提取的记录
────────────────────────────────────────

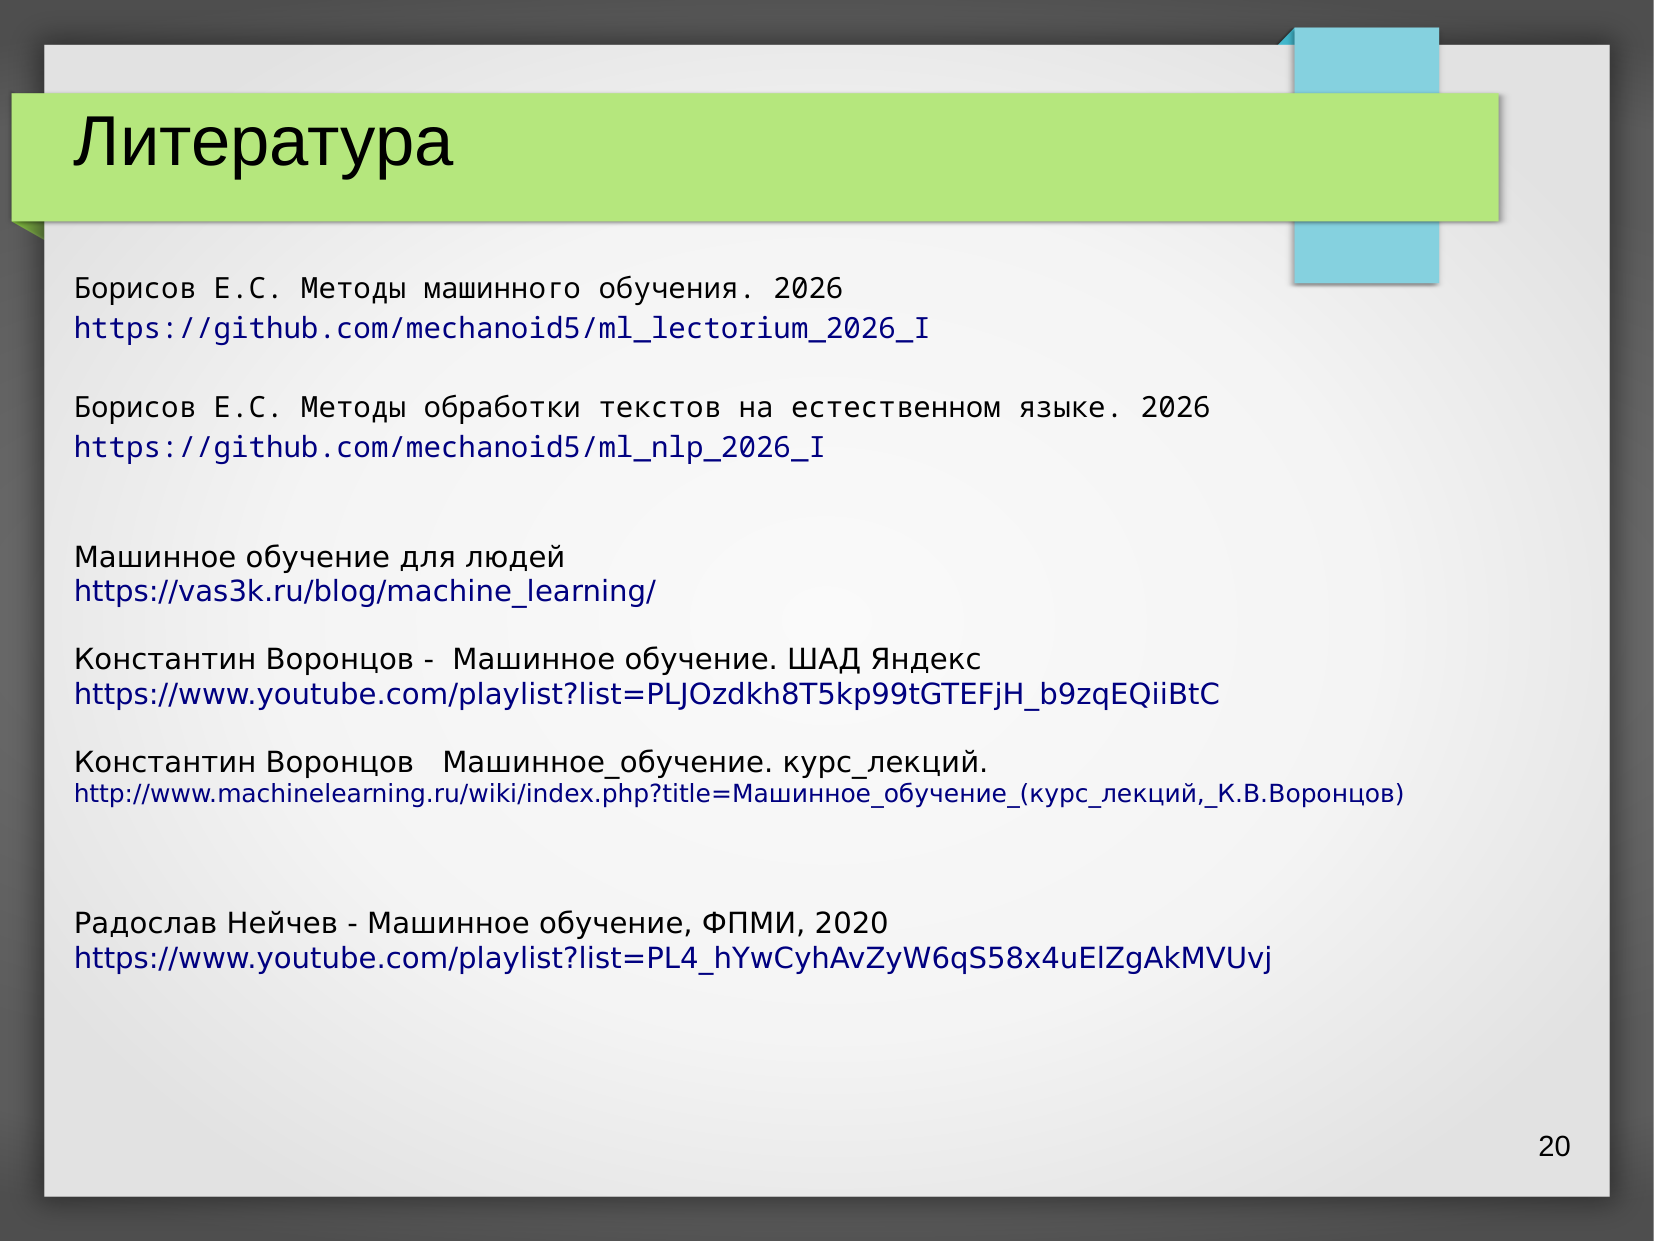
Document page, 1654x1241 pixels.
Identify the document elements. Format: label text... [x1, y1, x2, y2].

text_box Литература [59, 94, 1004, 189]
picture [0, 0, 1654, 1241]
text_box Борисов Е.С. Методы машинного обучения. 2026 https://github.com/mechanoid5/ml_lectorium_2026_I Борисов Е.С. Методы обработки текстов на естественном языке. 2026 https://github.com/mechanoid5/ml_nlp_2026_I Машинное обучение для людей https://vas3k.ru/blog/machine_learning/ Константин Воронцов - Машинное обучение. ШАД Яндекс https://www.youtube.com/playlist?list=PLJOzdkh8T5kp99tGTEFjH_b9zqEQiiBtC Константин Воронцов Машинное_обучение. курс_лекций. http://www.machinelearning.ru/wiki/index.php?title=Машинное_обучение_(курс_лекций,_К.В.Воронцов) Радослав Нейчев - Машинное обучение, ФПМИ, 2020 https://www.youtube.com/playlist?list=PL4_hYwCyhAvZyW6qS58x4uElZgAkMVUvj [59, 259, 1583, 1019]
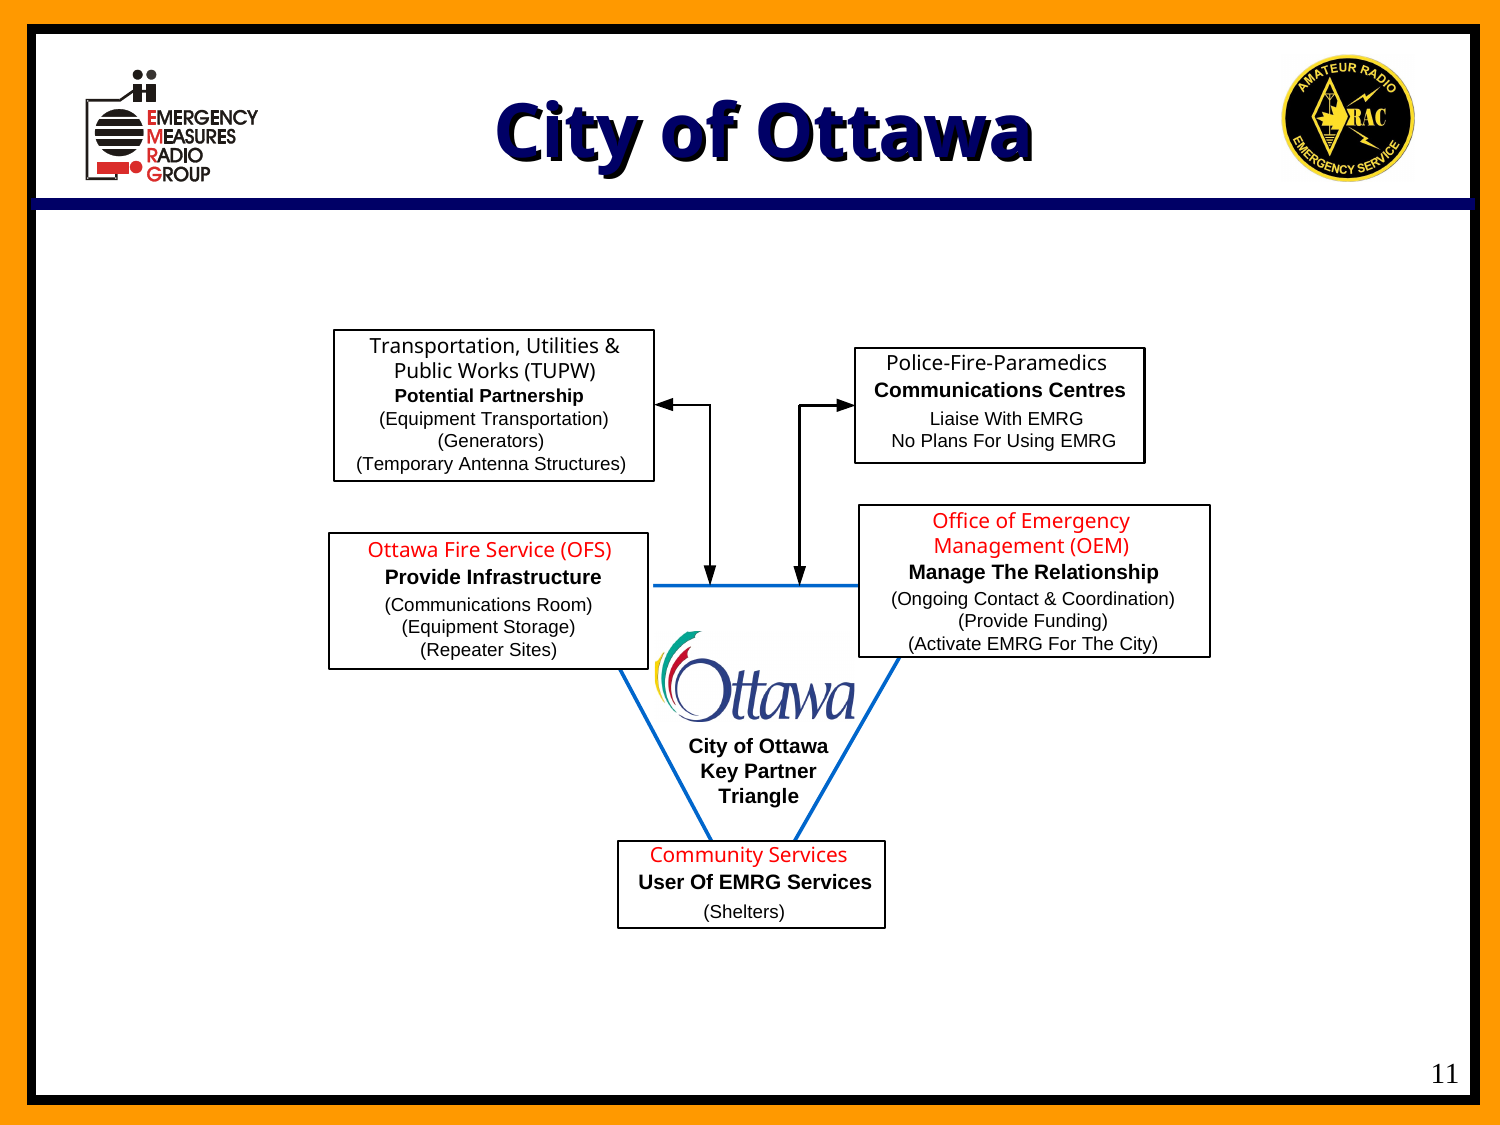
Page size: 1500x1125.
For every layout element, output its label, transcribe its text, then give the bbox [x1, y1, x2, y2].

────────────────────────────────────────

操作要求: 将上面的全部条目逐字照抄一遍，答案中不要放入图片。

本题解答:
Document page, 1654x1241 pixels.
Identify the document elements. Format: label text... [x1, y1, x2, y2].

text_box Литература [59, 94, 1004, 189]
picture [0, 0, 1654, 1241]
text_box Борисов Е.С. Методы машинного обучения. 2026 https://github.com/mechanoid5/ml_lectorium_2026_I Борисов Е.С. Методы обработки текстов на естественном языке. 2026 https://github.com/mechanoid5/ml_nlp_2026_I Машинное обучение для людей https://vas3k.ru/blog/machine_learning/ Константин Воронцов - Машинное обучение. ШАД Яндекс https://www.youtube.com/playlist?list=PLJOzdkh8T5kp99tGTEFjH_b9zqEQiiBtC Константин Воронцов Машинное_обучение. курс_лекций. http://www.machinelearning.ru/wiki/index.php?title=Машинное_обучение_(курс_лекций,_К.В.Воронцов) Радослав Нейчев - Машинное обучение, ФПМИ, 2020 https://www.youtube.com/playlist?list=PL4_hYwCyhAvZyW6qS58x4uElZgAkMVUvj [59, 259, 1583, 1019]
Page size: 1500x1125.
For every layout element, output its label, transcribe its text, then give the bbox [x1, y1, x2, y2].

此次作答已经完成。